Brief: Please filter the entries for the word "skema" and copy every line that has it.

Start of Source information

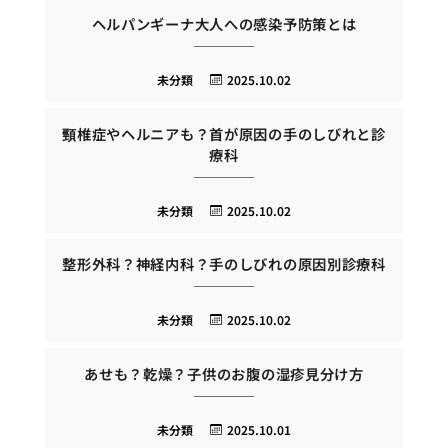
ヘルパンギーナ大人への感染予防策とは
未分類
2025.10.02
頸椎症やヘルニアも？首が原因の手のしびれと診
療科
未分類
2025.10.02
整形外科？神経内科？手のしびれの原因別診療科
未分類
2025.10.02
あせも？乾燥？子供のお腹の湿疹見分け方
未分類
2025.10.01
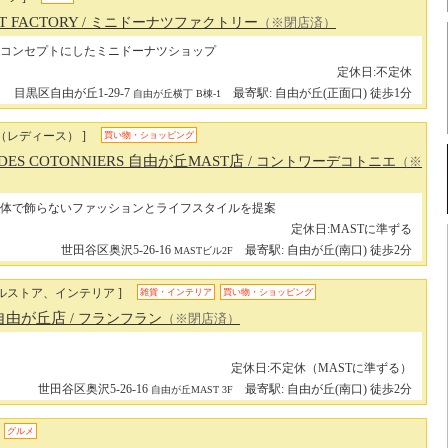
T FACTORY
/ ミニドーナツファクトリー
（※閉店済）
コンセプトにしたミニドーナツショップ
定休日:不定休
目黒区自由が丘1-29-7
最寄駅: 自由が丘(正面口) 徒歩1分
自由が丘横丁 B棟-1
（レディース） ]
買い物・ショッピング
 DES COTONNIERS 自由が丘MAST店
/ コントワーデコトニエ
（※
体で飾らないファッションとライフスタイルを提案
定休日:MASTに準ずる
世田谷区奥沢5-26-16
最寄駅: 自由が丘(南口) 徒歩2分
MASTビル2F
ルストア、インテリア ]
雑貨・インテリア
買い物・ショッピング
nc 自由が丘店
/ フランフラン
（※閉店済）
定休日:不定休（MASTに準ずる）
世田谷区奥沢5-26-16
最寄駅: 自由が丘(南口) 徒歩2分
自由が丘MAST 3F
グルメ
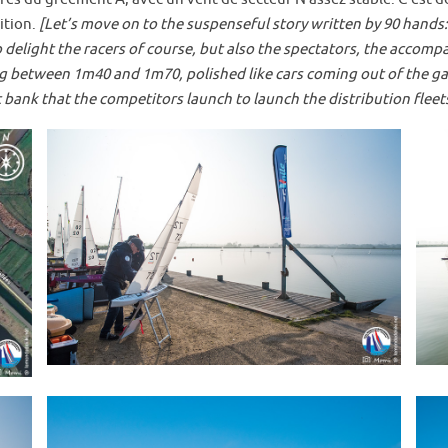
ition.
[Let’s move on to the suspenseful story written by 90 hands
 delight the racers of course, but also the spectators, the accomp
g between 1m40 and 1m70, polished like cars coming out of the garag
t bank that the competitors launch to launch the distribution fleets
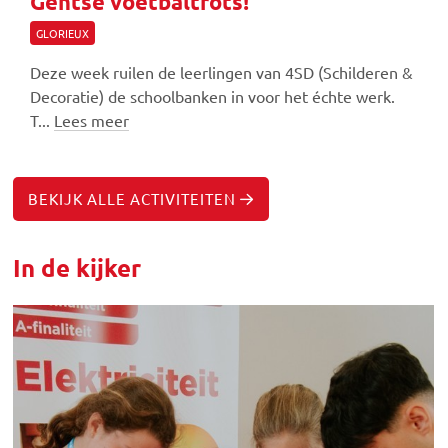
Gentse voetbaltrots!
GLORIEUX
Deze week ruilen de leerlingen van 4SD (Schilderen &
Decoratie) de schoolbanken in voor het échte werk.
T...
Lees meer
BEKIJK ALLE ACTIVITEITEN
In de kijker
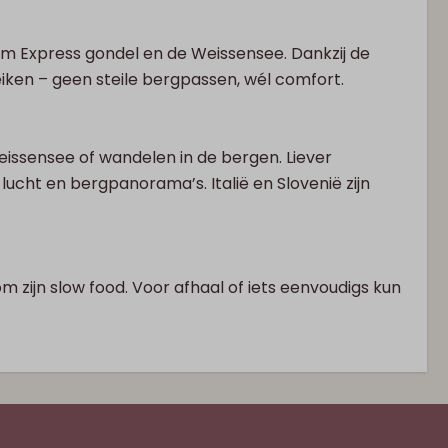
ium Express gondel en de Weissensee. Dankzij de
ken – geen steile bergpassen, wél comfort.
Weissensee of wandelen in de bergen. Liever
lucht en bergpanorama’s. Italië en Slovenië zijn
m zijn slow food. Voor afhaal of iets eenvoudigs kun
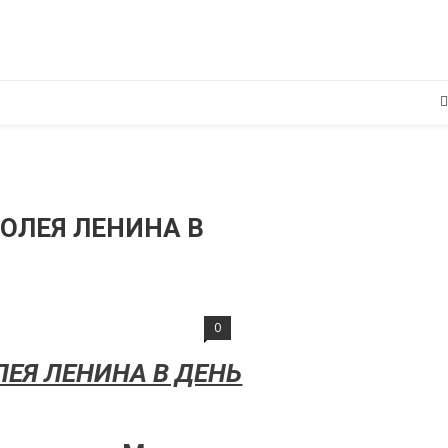
ОЛЕЯ ЛЕНИНА В
0
ЕЯ ЛЕНИНА В ДЕНЬ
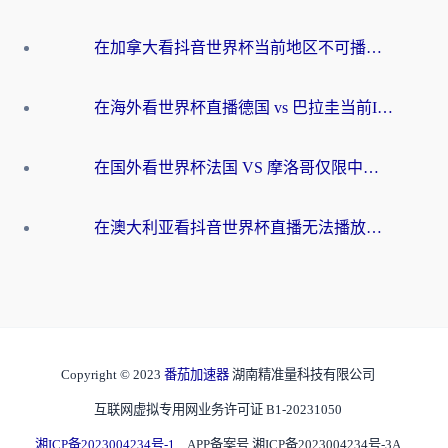
在加拿大看抖音世界杯当前地区不可播放？海外党体育观赛终极指南
在海外看世界杯直播德国 vs 巴拉圭当前IP受限制？这篇指南帮你轻松解决地区限制
在国外看世界杯法国 VS 摩洛哥仅限中国大陆？别让地域限制拦下你的欢呼
在澳大利亚看抖音世界杯直播无法播放？海外党体育观赛终极指南来了！
Copyright © 2023
番茄加速器
湖南精准量科技有限公司
互联网虚拟专用网业务许可证 B1-20231050
湘ICP备2023004234号-1
APP备案号 湘ICP备2023004234号-3A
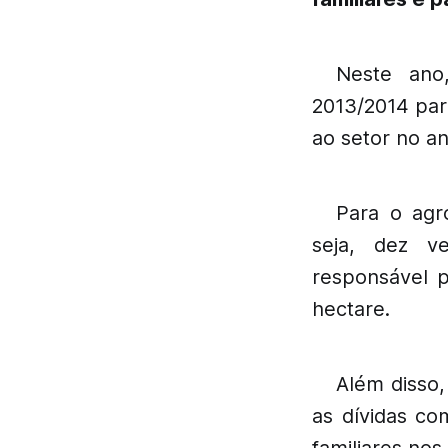
Neste ano
2013/2014 para
ao setor no an
Para o agr
seja, dez ve
responsável 
hectare.
Além disso,
as dívidas co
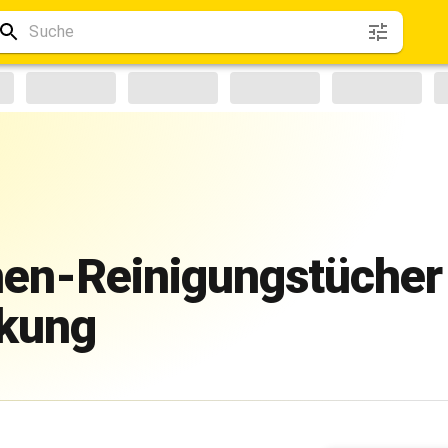
en-Reinigungstücher
ckung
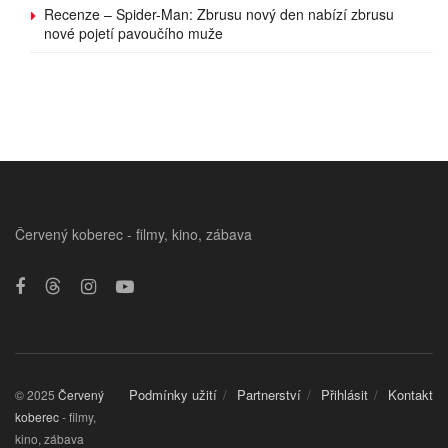
Recenze – Spider-Man: Zbrusu nový den nabízí zbrusu
nové pojetí pavoučího muže
Červený koberec - filmy, kino, zábava
Podmínky užití
Partnerství
Přihlásit
Kontakt
© 2025
Červený
koberec
- filmy,
kino, zábava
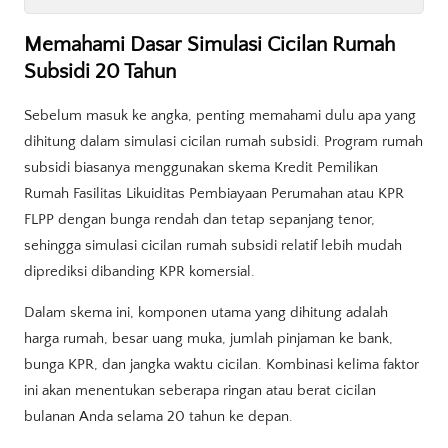
Memahami Dasar Simulasi Cicilan Rumah
Subsidi 20 Tahun
Sebelum masuk ke angka, penting memahami dulu apa yang
dihitung dalam simulasi cicilan rumah subsidi. Program rumah
subsidi biasanya menggunakan skema Kredit Pemilikan
Rumah Fasilitas Likuiditas Pembiayaan Perumahan atau KPR
FLPP dengan bunga rendah dan tetap sepanjang tenor,
sehingga simulasi cicilan rumah subsidi relatif lebih mudah
diprediksi dibanding KPR komersial.
Dalam skema ini, komponen utama yang dihitung adalah
harga rumah, besar uang muka, jumlah pinjaman ke bank,
bunga KPR, dan jangka waktu cicilan. Kombinasi kelima faktor
ini akan menentukan seberapa ringan atau berat cicilan
bulanan Anda selama 20 tahun ke depan.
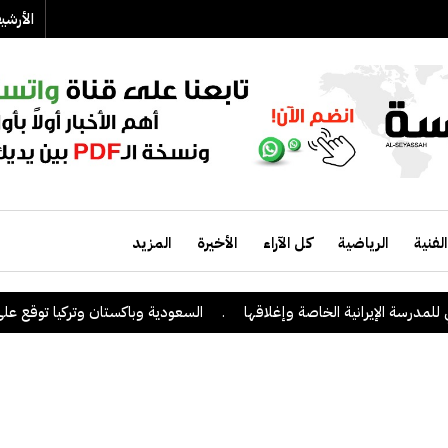
الأرش
الفنية
الرياضية
كل الآراء
الأخيرة
المزيد
ة الإيرانية الخاصة وإغلاقها
.
السعودية وباكستان وتركيا توقع على اتفاق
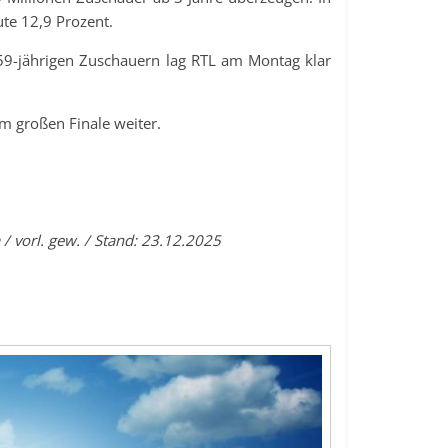
ute 12,9 Prozent.
 59-jährigen Zuschauern lag RTL am Montag klar
m großen Finale weiter.
/ vorl. gew. / Stand: 23.12.2025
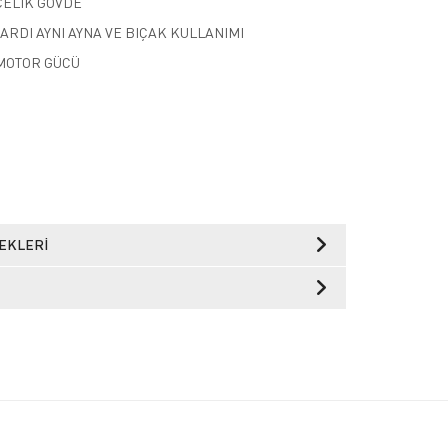
ÇELİK GÖVDE
ARDI AYNI AYNA VE BIÇAK KULLANIMI
V MOTOR GÜCÜ
EKLERI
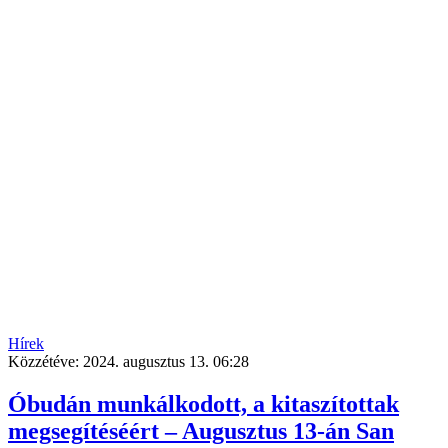
Hírek
Közzétéve:
2024. augusztus 13. 06:28
Óbudán munkálkodott, a kitaszítottak
megsegítéséért – Augusztus 13-án San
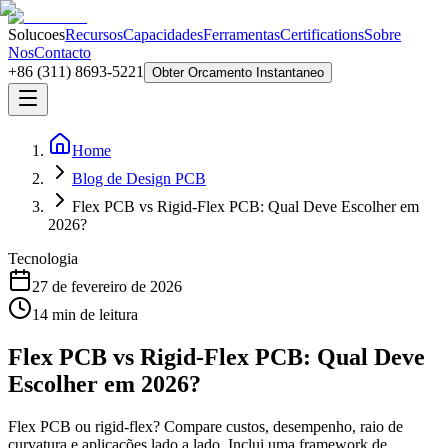
Solucoes
Recursos
Capacidades
Ferramentas
Certifications
Sobre
Nos
Contacto
+86 (311) 8693-5221
Obter Orcamento Instantaneo
Home
Blog de Design PCB
Flex PCB vs Rigid-Flex PCB: Qual Deve Escolher em
2026?
Tecnologia
27 de fevereiro de 2026
14
min de leitura
Flex PCB vs Rigid-Flex PCB: Qual Deve
Escolher em 2026?
Flex PCB ou rigid-flex? Compare custos, desempenho, raio de
curvatura e aplicações lado a lado. Inclui uma framework de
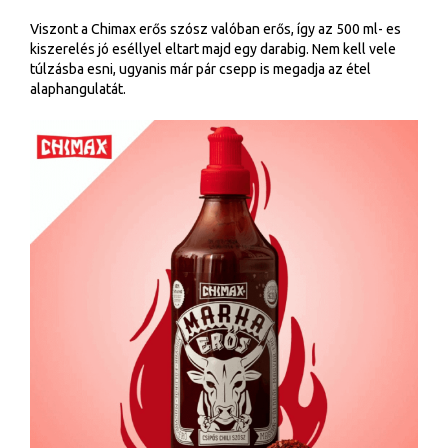
Viszont a Chimax erős szósz valóban erős, így az 500 ml- es
kiszerelés jó eséllyel eltart majd egy darabig. Nem kell vele
túlzásba esni, ugyanis már pár csepp is megadja az étel
alaphangulatát.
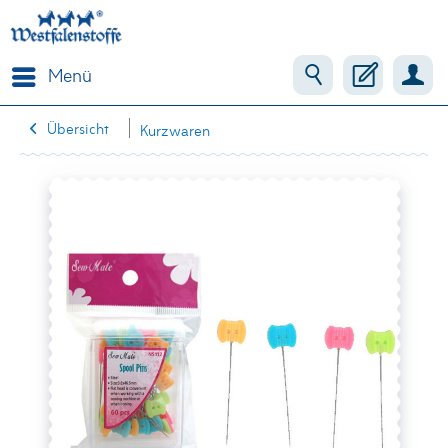
Menü
Übersicht
Kurzwaren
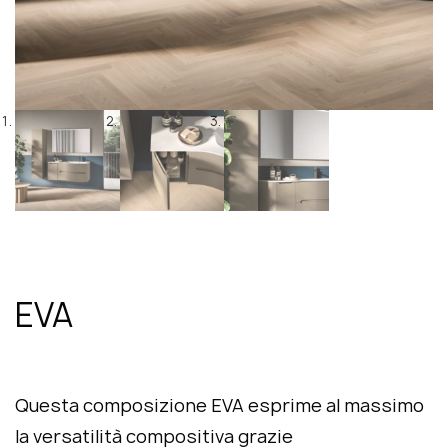
EVA
Questa composizione EVA esprime al massimo
la versatilità compositiva grazie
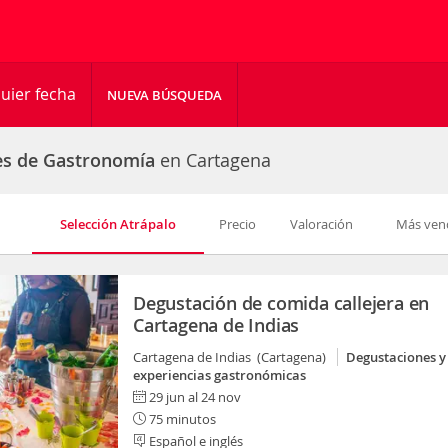
uier fecha
NUEVA BÚSQUEDA
es de Gastronomía
en Cartagena
Selección Atrápalo
Precio
Valoración
Más ven
Degustación de comida callejera en
Cartagena de Indias
Cartagena de Indias (Cartagena)
Degustaciones y
experiencias gastronómicas
29 jun al 24 nov
75 minutos
Español e inglés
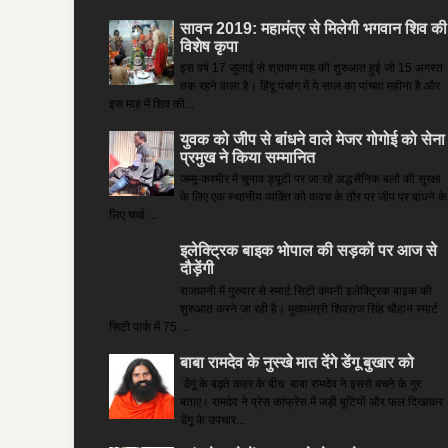
सावन 2019: महामंत्र से मिलेगी भगवान शिव की
विशेष कृपा
इस वर्ष 17 जुलाई से श्रावण माह की शुरुआत हुई जो 15 अगस्त
तक रहने वाला है। हिंदू पंचांग में ये साल का पांचवा महीना है और
इस माह में शिव की...
युवक को जीप से बांधने वाले मेजर गोगोई को सेना
प्रमुख ने किया सम्‍मानित
जम्मू-कश्मीर में चुनाव ड्यूटी पर जा रहे अद्धसैनिक बलों की सुरक्षा
के लिए एक स्थानीय व्यक्ति को कवच के तौर पर जीप पर बांधने के
लिए चर्चा ...
इलेक्ट्रिक बाइक भोपाल की सड़कों पर आज से
दौड़ेंगी
राजधानी में गुरुवार से स्मार्ट सिटी कंपनी इलेक्ट्रिक बाइक की
शुरुआत करने जा रही है। मुख्यमंत्री शिवराज सिंह चौहान स्मार्ट
सिटी पार्क में 75 ...
बाबा रामदेव के नुस्खे मात देंगे डेंगू बुखार को
डेंगू के बढ़ते कहर के बीच बाबा रामदेव ने इससे बचने के गुर
बताए। रामदेव ने प्रेस कांफ्रेंस में जड़ी बूटियों और फल दिखाकर
डेंगू के उपचार...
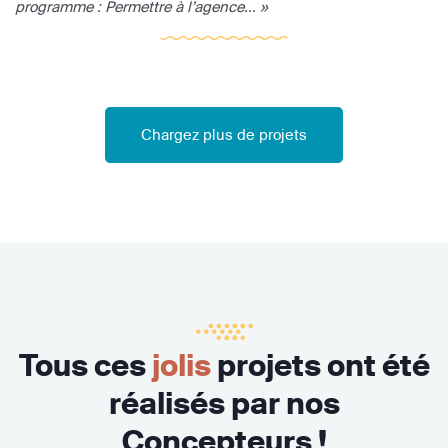
programme : Permettre à l’agence... »
Chargez plus de projets
Tous ces
jolis
projets ont été
réalisés par nos
Concepteurs !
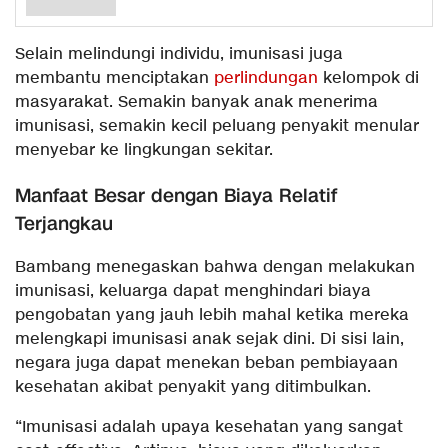
Selain melindungi individu, imunisasi juga
membantu menciptakan
perlindungan
kelompok di
masyarakat. Semakin banyak anak menerima
imunisasi, semakin kecil peluang penyakit menular
menyebar ke lingkungan sekitar.
Manfaat Besar dengan Biaya Relatif
Terjangkau
Bambang menegaskan bahwa dengan melakukan
imunisasi, keluarga dapat menghindari biaya
pengobatan yang jauh lebih mahal ketika mereka
melengkapi imunisasi anak sejak dini. Di sisi lain,
negara juga dapat menekan beban pembiayaan
kesehatan akibat penyakit yang ditimbulkan.
“Imunisasi adalah upaya kesehatan yang sangat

End of Source information

Your solution:
subsidi biasanya menggunakan skema Kredit Pemilikan
Dalam skema ini, komponen utama yang dihitung adalah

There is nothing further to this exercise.